• **Work to be completed**:
Update these lines by changing every "Transcribe" to "Write out" and leaving everything else as it is.

• **Supplied data**:
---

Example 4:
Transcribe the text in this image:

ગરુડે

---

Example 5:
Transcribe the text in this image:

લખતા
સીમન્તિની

• **Solution to the problem**:
---

Example 4:
Write out the text in this image:

ગરુડે

---

Example 5:
Write out the text in this image:

લખતા
સીમન્તિની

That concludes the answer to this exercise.